═════ Texto del ejercicio ═════
La túnica de Enrique Esquivias

AQUELLAS mañanas ya antiguas en que me lo encontraba en el estanco de Bami, Enrique Esquivias Franco aún no era el padre del hermano mayor del Gran Poder. Todavía era el hermano del general Esquivias. Aquellas mañanas ya antiguas venía Enrique Esquivias Franco a comprar tabaco desde el colegio de las Irlandesas y pegábamos la hebra. Tabaco de hebra literaria. Teníamos devociones comunes, como el patriarca Santiago Montoto; comunes espacios literarios, cual Rafael Montesinos, por los que Enrique podía ir sin salir de sus recuerdos del barrio de San Lorenzo. Me hablaba siempre del artículo que acababa de mandarle a Nicolás Salas para ABC, cuyo original podía leer horas más tarde, antes de marcarle la tipografía, redondas, a 14 cíceros y mandarlo al taller. Artículos inconfundibles, muy A.M.D.G., de años irreparables y montesinescos, evocaciones de niños de derechas, padre Patero y cine Pathé. No se arrimó a perol alguno de modas y relumbrones literarios. Escribió en soledad, en suprema honradez consigo mismo. Gracias a Esquivias tenemos una gran biografía de don Santiago Montoto o la reedición de sus «Cofradías sevillanas». A Enrique le dio sevillanísimo corte presentarse como autor antes de rendir tributo a sus mayores. Roma pura sevillana, sus primeras obras fueron como estatuillas de lares y penates de sus familiares dioses literarios. Ay, qué gran biografía personal e intransferible podía haber escrito de Rafael Montesinos, del «Corazón Inmaculado que nunca podré olvidar», esas «Pequeñeces» de la Muy Literaria Compañía de Jesús en Villasís. Enrique Esquivias, sí, hizo ese libro, pero se lo llevó a la vera de la claridad de la mar gaditana desde las oscuridades interiores sevillanas: fue «Noviciado de Jesuitas». Y luego, qué redondo acierto de título para sus memorias infantiles: «Los años triunfales». Y cuánta Sevilla honda y burguesa, del centro, de su túnica de ruán y esparto, en «La ciudad trasoñada».
═════ Datos proporcionados ═════
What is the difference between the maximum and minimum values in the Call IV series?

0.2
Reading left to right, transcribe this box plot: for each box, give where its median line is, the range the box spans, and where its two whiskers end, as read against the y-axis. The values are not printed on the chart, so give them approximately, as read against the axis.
═════
**Enunciado**
Escribe la continuación del texto sobre Enrique Esquivias a partir de su última oración. Las líneas son material aparte y no forman parte del texto.

**Respuesta**
Ahora me parece ciudad trasoñada el recuerdo de mi último encuentro con Enrique. Quiso el Señor que fuera en su presencia, en San Lorenzo, la última mañana de Jueves Santo. Enrique Esquivias, ya vencidos por la enfermedad sus años triunfales, apenas podía hablar. Su hijo me comentaba que apenas podía escribir aquellas pulcras cartas que me enviaba desde su ordenador de la soledad. Fui a ver al Gran Poder a su casa, donde este Señor de San Lorenzo recibe el Jueves Santo, y en la delantera del paso estaba Enrique Esquivias. Como en aquellas mañanas antiguas del estanco de Bami. Como él apenas podía hablar ni pegar la hebra literaria, abrazándolo le expresé todo mi viejo aprecio personal y literario. No sabía que era la última vez que había de ver a quien tantas madrugadas, de nazareno de ruán y esparto, había ido delante del paso del Señor, con su bocina. Ahora, en la ciudad trasoñada, evoco esa mañana del Jueves Santo, con su hijo Enrique al lado, con José Ignacio Jiménez, con los señores de la hermandad del Señor. Y comprendo que, aunque yo no lo viera, Enrique Esquivias no hablaba ya porque la que evocaba su Sevilla y desgranaba sus bellezas era su bocina de plata de tantas madrugadas, que estaba allí, en el altar de insignias.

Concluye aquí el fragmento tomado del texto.